2. That upon their request, appellant produced in court a prior will executed by decedent, dated June 15, 1951, which made a bequest to appellant of $75 per month from the proceeds of the installment contract of sale — the remainder apportioned $50 per month to two of his children and $125 per month to another son.
3. Testimony of appellee Joseph Craver, a son, that appellant sought his aid if deceased were to die and there was any question as to this will, as each of them had received larger portions than had been given to the other heirs.
4. The testimony of decedent’s brother, Thomas Craver, that appellant in February, 1952, quarreled with decedent and tried to get him to make a new will giving her more than $75 per month from the proceeds of sale, and his statement at that time that all the proceeds were to go to his children.
5. An unsigned will, dated October __, 1952, which the evidence shows appellant urged decedent to sign, that would have given her one-half of the proceeds of the sale.
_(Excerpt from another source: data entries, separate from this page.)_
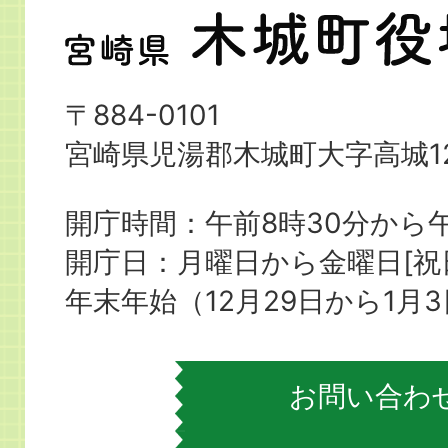
宮
崎
県
〒884-0101
木
宮崎県児湯郡木城町大字高城12
城
町
開庁時間：午前8時30分から午
役
開庁日：月曜日から金曜日[
場
年末年始（12月29日から1月
お問い合わ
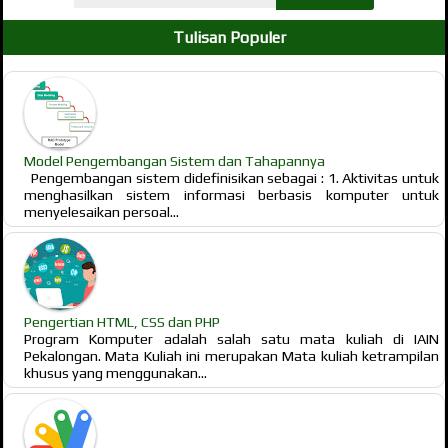
Tulisan Populer
Model Pengembangan Sistem dan Tahapannya
Pengembangan sistem didefinisikan sebagai : 1. Aktivitas untuk
menghasilkan sistem informasi berbasis komputer untuk
menyelesaikan persoal...
Pengertian HTML, CSS dan PHP
Program Komputer adalah salah satu mata kuliah di IAIN
Pekalongan. Mata Kuliah ini merupakan Mata kuliah ketrampilan
khusus yang menggunakan...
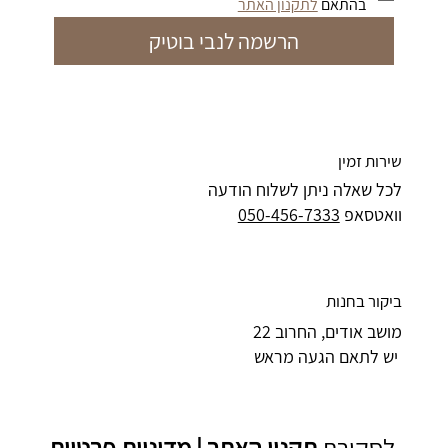
בהתאם 
לתקנון האתר
הרשמה לנבי בוטיק
שירות זמין
לכל שאלה ניתן לשלוח הודעה
וואטסאפ
050-456-7333
ביקור בחנות
מושב אודים, החרוב 22
יש לתאם הגעה מראש
לסקירת
תקנון האתר | מדיניות פרטיות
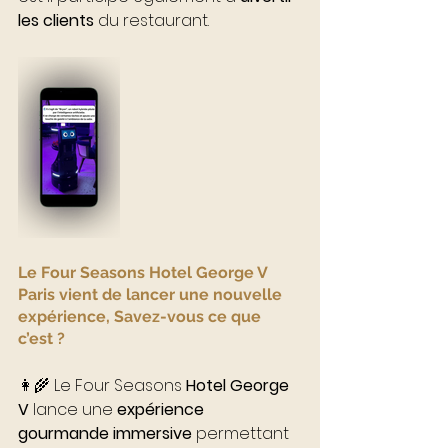
les clients
 du restaurant.
Le Four Seasons Hotel George V 
Paris vient de lancer une nouvelle 
expérience, Savez-vous ce que 
c’est ?
👩‍🌾 Le Four Seasons 
Hotel George 
V 
lance une 
expérience 
gourmande immersive
 permettant 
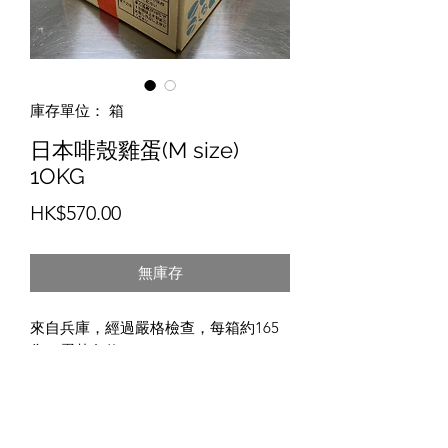
庫存單位： 箱
日本啡殼雞蛋(M size)
1OKG
價
HK$570.00
格
無庫存
來自兵庫，經過嚴格檢查，每箱約165
隻。蛋黃色值18
保存方法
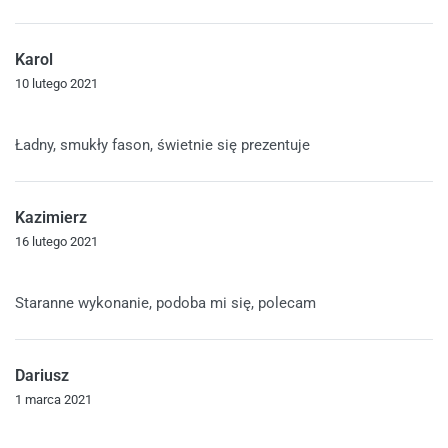
Karol
10 lutego 2021
Oceniono
5
na 5
Ładny, smukły fason, świetnie się prezentuje
Kazimierz
16 lutego 2021
Oceniono
5
na 5
Staranne wykonanie, podoba mi się, polecam
Dariusz
1 marca 2021
Oceniono
5
na 5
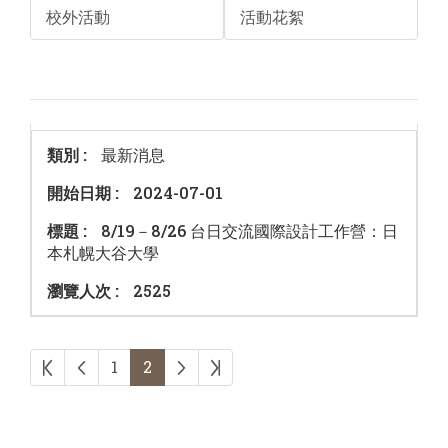
校外活動
活動花絮
最新消息
2024-07-01
8/19－8/26 台日交流國際設計工作營：日
本札幌大谷大學
2525
第一頁
上一頁
下一頁
最後頁
1
2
On the back of each of the pages of this instrument was a statement signed by decedent reciting that appellant had continually urged and tried to coerce him into giving her more of the proceeds than the $75 he had allowed her in the 1951 will.
6. The last will of decedent — later admitted to probate — left the real estate in question and all of the proceeds from the sale thereof to his three children.
The decisive issue presented involved the matter of decedent’s intent. Primarily this was a question of fact for determination by the trial court. On the conflicting evidence adduced, the trial court resolved the issues in favor of appellees. We hold there is substantial evidence in the record to sustain the implied findings of the lower court that decedent manifested no intent to change the status of his separately acquired property into that of a community estate.
WINDES, PHELPS, STRUCKMEYER and JOHNSON, JJ., concur.